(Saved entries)
═══
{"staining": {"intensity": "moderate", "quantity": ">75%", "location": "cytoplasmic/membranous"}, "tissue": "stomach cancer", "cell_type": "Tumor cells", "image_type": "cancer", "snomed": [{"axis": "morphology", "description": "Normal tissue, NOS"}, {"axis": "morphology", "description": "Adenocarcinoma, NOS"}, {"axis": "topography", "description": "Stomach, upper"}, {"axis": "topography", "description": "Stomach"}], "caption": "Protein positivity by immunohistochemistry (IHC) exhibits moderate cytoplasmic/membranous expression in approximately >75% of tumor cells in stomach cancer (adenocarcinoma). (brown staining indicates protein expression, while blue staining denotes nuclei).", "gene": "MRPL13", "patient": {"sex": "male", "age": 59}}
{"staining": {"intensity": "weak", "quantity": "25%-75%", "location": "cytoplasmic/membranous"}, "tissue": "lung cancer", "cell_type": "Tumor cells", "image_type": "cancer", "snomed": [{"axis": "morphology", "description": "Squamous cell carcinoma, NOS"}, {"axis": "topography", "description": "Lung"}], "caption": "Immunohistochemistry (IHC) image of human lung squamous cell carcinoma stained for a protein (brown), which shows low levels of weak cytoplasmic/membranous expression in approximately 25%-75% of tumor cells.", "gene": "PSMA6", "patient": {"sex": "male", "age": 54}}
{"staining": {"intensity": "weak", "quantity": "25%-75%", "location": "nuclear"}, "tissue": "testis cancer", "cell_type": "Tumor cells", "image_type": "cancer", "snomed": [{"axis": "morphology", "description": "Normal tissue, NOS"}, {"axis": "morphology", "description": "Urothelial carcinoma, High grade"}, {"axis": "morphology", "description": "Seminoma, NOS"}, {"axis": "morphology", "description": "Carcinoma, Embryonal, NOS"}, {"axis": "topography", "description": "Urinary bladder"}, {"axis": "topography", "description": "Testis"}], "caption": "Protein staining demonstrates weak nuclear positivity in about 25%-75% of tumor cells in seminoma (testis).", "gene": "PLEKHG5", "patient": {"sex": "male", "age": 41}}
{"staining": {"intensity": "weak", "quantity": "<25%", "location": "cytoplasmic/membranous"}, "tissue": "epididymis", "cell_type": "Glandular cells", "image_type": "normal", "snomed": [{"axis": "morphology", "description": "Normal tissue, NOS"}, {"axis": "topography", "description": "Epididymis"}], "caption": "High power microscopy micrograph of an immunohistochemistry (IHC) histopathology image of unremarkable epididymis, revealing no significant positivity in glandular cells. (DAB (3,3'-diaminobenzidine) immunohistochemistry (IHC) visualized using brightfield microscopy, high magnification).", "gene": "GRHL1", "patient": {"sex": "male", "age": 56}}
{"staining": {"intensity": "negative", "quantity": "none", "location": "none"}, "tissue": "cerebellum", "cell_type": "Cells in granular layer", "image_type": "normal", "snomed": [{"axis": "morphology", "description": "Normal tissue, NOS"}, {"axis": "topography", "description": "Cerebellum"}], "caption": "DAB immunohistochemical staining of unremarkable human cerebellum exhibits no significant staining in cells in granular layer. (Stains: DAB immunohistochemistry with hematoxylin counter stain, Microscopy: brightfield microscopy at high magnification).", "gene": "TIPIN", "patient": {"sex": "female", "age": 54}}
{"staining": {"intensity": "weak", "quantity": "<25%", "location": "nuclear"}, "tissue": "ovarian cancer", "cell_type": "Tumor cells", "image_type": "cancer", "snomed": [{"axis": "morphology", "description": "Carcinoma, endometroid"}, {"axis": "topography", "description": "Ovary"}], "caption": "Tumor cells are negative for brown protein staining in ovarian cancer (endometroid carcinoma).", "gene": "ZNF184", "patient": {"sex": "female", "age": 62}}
═══
Exercise requirements:
Once more, write out all the data exactly.

Your solution:
{"staining": {"intensity": "moderate", "quantity": ">75%", "location": "cytoplasmic/membranous"}, "tissue": "stomach cancer", "cell_type": "Tumor cells", "image_type": "cancer", "snomed": [{"axis": "morphology", "description": "Normal tissue, NOS"}, {"axis": "morphology", "description": "Adenocarcinoma, NOS"}, {"axis": "topography", "description": "Stomach, upper"}, {"axis": "topography", "description": "Stomach"}], "caption": "Protein positivity by immunohistochemistry (IHC) exhibits moderate cytoplasmic/membranous expression in approximately >75% of tumor cells in stomach cancer (adenocarcinoma). (brown staining indicates protein expression, while blue staining denotes nuclei).", "gene": "MRPL13", "patient": {"sex": "male", "age": 59}}
{"staining": {"intensity": "weak", "quantity": "25%-75%", "location": "cytoplasmic/membranous"}, "tissue": "lung cancer", "cell_type": "Tumor cells", "image_type": "cancer", "snomed": [{"axis": "morphology", "description": "Squamous cell carcinoma, NOS"}, {"axis": "topography", "description": "Lung"}], "caption": "Immunohistochemistry (IHC) image of human lung squamous cell carcinoma stained for a protein (brown), which shows low levels of weak cytoplasmic/membranous expression in approximately 25%-75% of tumor cells.", "gene": "PSMA6", "patient": {"sex": "male", "age": 54}}
{"staining": {"intensity": "weak", "quantity": "25%-75%", "location": "nuclear"}, "tissue": "testis cancer", "cell_type": "Tumor cells", "image_type": "cancer", "snomed": [{"axis": "morphology", "description": "Normal tissue, NOS"}, {"axis": "morphology", "description": "Urothelial carcinoma, High grade"}, {"axis": "morphology", "description": "Seminoma, NOS"}, {"axis": "morphology", "description": "Carcinoma, Embryonal, NOS"}, {"axis": "topography", "description": "Urinary bladder"}, {"axis": "topography", "description": "Testis"}], "caption": "Protein staining demonstrates weak nuclear positivity in about 25%-75% of tumor cells in seminoma (testis).", "gene": "PLEKHG5", "patient": {"sex": "male", "age": 41}}
{"staining": {"intensity": "weak", "quantity": "<25%", "location": "cytoplasmic/membranous"}, "tissue": "epididymis", "cell_type": "Glandular cells", "image_type": "normal", "snomed": [{"axis": "morphology", "description": "Normal tissue, NOS"}, {"axis": "topography", "description": "Epididymis"}], "caption": "High power microscopy micrograph of an immunohistochemistry (IHC) histopathology image of unremarkable epididymis, revealing no significant positivity in glandular cells. (DAB (3,3'-diaminobenzidine) immunohistochemistry (IHC) visualized using brightfield microscopy, high magnification).", "gene": "GRHL1", "patient": {"sex": "male", "age": 56}}
{"staining": {"intensity": "negative", "quantity": "none", "location": "none"}, "tissue": "cerebellum", "cell_type": "Cells in granular layer", "image_type": "normal", "snomed": [{"axis": "morphology", "description": "Normal tissue, NOS"}, {"axis": "topography", "description": "Cerebellum"}], "caption": "DAB immunohistochemical staining of unremarkable human cerebellum exhibits no significant staining in cells in granular layer. (Stains: DAB immunohistochemistry with hematoxylin counter stain, Microscopy: brightfield microscopy at high magnification).", "gene": "TIPIN", "patient": {"sex": "female", "age": 54}}
{"staining": {"intensity": "weak", "quantity": "<25%", "location": "nuclear"}, "tissue": "ovarian cancer", "cell_type": "Tumor cells", "image_type": "cancer", "snomed": [{"axis": "morphology", "description": "Carcinoma, endometroid"}, {"axis": "topography", "description": "Ovary"}], "caption": "Tumor cells are negative for brown protein staining in ovarian cancer (endometroid carcinoma).", "gene": "ZNF184", "patient": {"sex": "female", "age": 62}}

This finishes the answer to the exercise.